DefaultAssay(integrated.data) <- "Spatial"
# DE analysis
GetAssayData.multi <- function(object, assay = "Spatial", slot = "data"){
if (object@version$major < 5){
return(GetAssayData(object = object, assay = assay, slot = slot))
}else{
existing_layers <- names(object@assays[[assay]]@layers)
req_layers <- str_starts(existing_layers, pattern = slot)
return( do.call(cbind, object@assays[[assay]]@layers[req_layers]))
}
}
all.markers.pseudoBulk.tTest <- function(object = integrated.data,
assay = "Spatial", slot = "data",
only.pos = FALSE, log2FC.min = 0){
groups <- object@meta.data[, c("seurat_clusters", "orig.ident")]
aggr_sum <- aggregate.Matrix(t(GetAssayData.multi(object = object,
assay = "Spatial",
slot = "data")),
groupings = groups, fun = "sum")
aggr_num <- aggregate.Matrix(t(GetAssayData.multi(object = object,
assay = "Spatial",
slot = "data") > -1),
groupings = groups, fun = "sum")
aggr_counts = aggr_sum/aggr_num
aggr_counts <- t(aggr_counts)
rownames(aggr_counts) <- rownames(object)
cluster_names <- unique(object@meta.data$seurat_clusters)
test_res.df_all <- lapply(cluster_names, function(cl){
matched_cols <- str_detect(base::colnames(aggr_counts), paste0("^", cl,"_"))

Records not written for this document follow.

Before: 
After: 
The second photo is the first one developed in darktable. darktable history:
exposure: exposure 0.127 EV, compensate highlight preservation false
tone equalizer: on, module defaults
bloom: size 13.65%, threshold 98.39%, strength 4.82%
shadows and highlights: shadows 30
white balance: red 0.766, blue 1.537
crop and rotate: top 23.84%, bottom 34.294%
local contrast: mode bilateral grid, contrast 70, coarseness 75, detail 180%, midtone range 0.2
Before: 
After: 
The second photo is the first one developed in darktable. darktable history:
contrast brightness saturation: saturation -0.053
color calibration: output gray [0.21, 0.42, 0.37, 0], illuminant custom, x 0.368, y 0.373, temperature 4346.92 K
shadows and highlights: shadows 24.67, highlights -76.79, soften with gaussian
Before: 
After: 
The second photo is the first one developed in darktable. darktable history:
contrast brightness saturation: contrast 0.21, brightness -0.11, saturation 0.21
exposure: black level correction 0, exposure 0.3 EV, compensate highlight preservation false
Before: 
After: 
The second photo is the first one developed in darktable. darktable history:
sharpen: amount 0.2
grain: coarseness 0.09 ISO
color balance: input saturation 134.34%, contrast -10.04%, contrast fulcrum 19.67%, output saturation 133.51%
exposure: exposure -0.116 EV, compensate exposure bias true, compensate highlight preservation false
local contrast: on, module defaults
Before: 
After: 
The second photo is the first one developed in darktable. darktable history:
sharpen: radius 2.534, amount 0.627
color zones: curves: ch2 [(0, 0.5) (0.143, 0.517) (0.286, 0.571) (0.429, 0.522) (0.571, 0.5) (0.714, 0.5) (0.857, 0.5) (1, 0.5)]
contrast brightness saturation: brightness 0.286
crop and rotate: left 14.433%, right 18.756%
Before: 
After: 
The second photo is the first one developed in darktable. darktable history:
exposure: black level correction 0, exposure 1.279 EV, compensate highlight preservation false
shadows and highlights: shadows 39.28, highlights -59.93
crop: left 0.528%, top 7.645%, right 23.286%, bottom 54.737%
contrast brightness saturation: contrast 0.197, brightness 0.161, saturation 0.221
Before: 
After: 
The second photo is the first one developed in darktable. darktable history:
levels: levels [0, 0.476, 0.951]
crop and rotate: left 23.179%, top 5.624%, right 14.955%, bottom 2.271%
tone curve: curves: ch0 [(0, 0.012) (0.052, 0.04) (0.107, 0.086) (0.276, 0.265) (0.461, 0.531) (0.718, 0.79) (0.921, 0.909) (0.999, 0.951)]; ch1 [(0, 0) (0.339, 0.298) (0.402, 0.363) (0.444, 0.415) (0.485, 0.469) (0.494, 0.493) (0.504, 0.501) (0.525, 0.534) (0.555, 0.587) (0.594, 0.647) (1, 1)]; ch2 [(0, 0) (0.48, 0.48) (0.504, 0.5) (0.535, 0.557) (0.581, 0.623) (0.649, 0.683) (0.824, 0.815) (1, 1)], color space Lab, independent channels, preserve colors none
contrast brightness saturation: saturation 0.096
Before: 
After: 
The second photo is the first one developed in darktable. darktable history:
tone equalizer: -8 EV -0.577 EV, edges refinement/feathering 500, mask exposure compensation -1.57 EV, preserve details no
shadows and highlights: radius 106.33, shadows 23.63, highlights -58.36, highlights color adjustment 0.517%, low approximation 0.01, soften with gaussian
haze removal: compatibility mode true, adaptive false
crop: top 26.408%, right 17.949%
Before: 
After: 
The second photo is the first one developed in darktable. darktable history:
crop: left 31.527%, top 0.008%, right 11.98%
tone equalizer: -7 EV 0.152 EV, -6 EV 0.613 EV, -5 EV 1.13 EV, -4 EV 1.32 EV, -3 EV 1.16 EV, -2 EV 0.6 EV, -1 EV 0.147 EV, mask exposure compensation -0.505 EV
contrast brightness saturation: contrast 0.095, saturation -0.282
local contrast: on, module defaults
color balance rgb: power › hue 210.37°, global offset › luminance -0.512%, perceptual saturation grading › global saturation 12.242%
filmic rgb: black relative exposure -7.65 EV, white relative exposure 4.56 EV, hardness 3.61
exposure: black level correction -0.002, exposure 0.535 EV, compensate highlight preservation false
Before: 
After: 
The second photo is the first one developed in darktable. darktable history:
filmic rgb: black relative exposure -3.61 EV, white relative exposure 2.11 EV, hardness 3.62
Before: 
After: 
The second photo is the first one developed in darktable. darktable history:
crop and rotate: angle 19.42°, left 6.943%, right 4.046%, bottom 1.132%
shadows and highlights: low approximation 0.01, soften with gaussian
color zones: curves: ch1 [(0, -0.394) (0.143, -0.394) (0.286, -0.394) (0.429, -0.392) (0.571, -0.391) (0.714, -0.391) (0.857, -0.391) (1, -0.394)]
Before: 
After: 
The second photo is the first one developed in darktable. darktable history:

aggr_counts.sub <- aggr_counts
fc <- log2(rowMeans(aggr_counts.sub[,matched_cols])) - log2(rowMeans(aggr_counts.sub[,!matched_cols]))
if(only.pos){
aggr_counts.sub <- aggr_counts.sub[fc > 0,]
fc <- log2(rowMeans(aggr_counts.sub[,matched_cols])) - log2(rowMeans(aggr_counts.sub[,!matched_cols]))
}
if(log2FC.min > 0){
aggr_counts.sub <- aggr_counts.sub[abs(fc) > log2FC.min,]
}
test_res <- lapply(rownames(aggr_counts.sub), function(g){
res <- t.test(aggr_counts.sub[g,matched_cols], aggr_counts.sub[g,!matched_cols])
return(c(res$estimate[1], res$estimate[2], res$p.value))
})
if (all(sapply(test_res, is.null))) return(NULL)
test_res.df <- data.frame(matrix(unlist(test_res),
nrow = nrow(aggr_counts.sub),
byrow = T))
base::colnames(test_res.df) <- c("Mean.X", "Mean.Y", "p_value")
test_res.df$Log2FC <- log2(test_res.df[,"Mean.X"]) - log2(test_res.df[,"Mean.Y"])
test_res.df$Cluster = cl
test_res.df <- test_res.df[,c("Cluster","Mean.X", "Mean.Y", "Log2FC", "p_value")]
test_res.df$p_val_adj <- p.adjust(test_res.df$p_value, method = "BH")
test_res.df$Gene <- rownames(aggr_counts.sub)
rownames(test_res.df) <- rownames(aggr_counts.sub)
test_res.df
})
return(purrr::list_rbind(test_res.df_all))
}
markers.bulkDE <- all.markers.pseudoBulk.tTest(object = integrated.data,
assay = "Spatial", slot = "data", only.pos = TRUE,
log2FC.min = 1)
selected.markers.bulkDE <- markers.bulkDE %>%
filter(p_val_adj < 0.1) %>%
arrange(desc(Log2FC))
selected.markers.list.bulkDE <- lapply(levels(integrated.data@meta.data$seurat_clusters), function(cl){
selected.markers.bulkDE$Gene[selected.markers.bulkDE$Cluster == cl]
})
Visualization Using SpatialView
#confirm the export path
export_path = "outs/TME_SpatialView/"
dir.create(export_path, recursive = TRUE)
#adding sample information to the visualization
sampleInfo <- data.frame(sample = c("BRCA0", "BRCA1", "BRCA2",
"GIST1", "GIST2",
"LIHC1", "OVCA1", "OVCA3",
"PDAC1", "UCEC3"),
type = c("breast", "breast", "breast",
"gastrointestinal", "gastrointestinal",
"liver", "ovary", "ovary",
"pancreas", "endometrium"))
data.dir <- file.path(data_path, list.files(data_path))
prepare10xVisium_from_seurat(integrated.data,
dataPaths = data.dir,
exportPath = export_path,
projectName = "TME",
clusterColumn = "seurat_clusters",
downloadRepo = TRUE,
exprRound = 2,
clusterGenes = selected.markers.list.bulkDE,
sampleInfo = sampleInfo,
verbose = TRUE)
The SpatialView application will be launched in your preferred web browser.
If you are interested to evaluate one or multiple sets of genes in the group analysis, you can easily do so by placing the files in the group_data/group_genes directory. This file should be a csv file with following columns “cluster”,“color”,“name”,“genes”. The “genes” column contains all the genes with ‘,’ separated.
For example
copyFile("outs/TME_SpatialView/TME/data/BRCA0/cluster_info.csv", "outs/TME_SpatialView/TME/group_data/group_genes/")
You can also save multiple csv files containing genes (no additional formatting required) in the group_data/show_tables directory. SpatialView automatically shows this data as an interactive table.
After adding the files to the group_genes directory, use reload/refresh button on the web page to reload the application.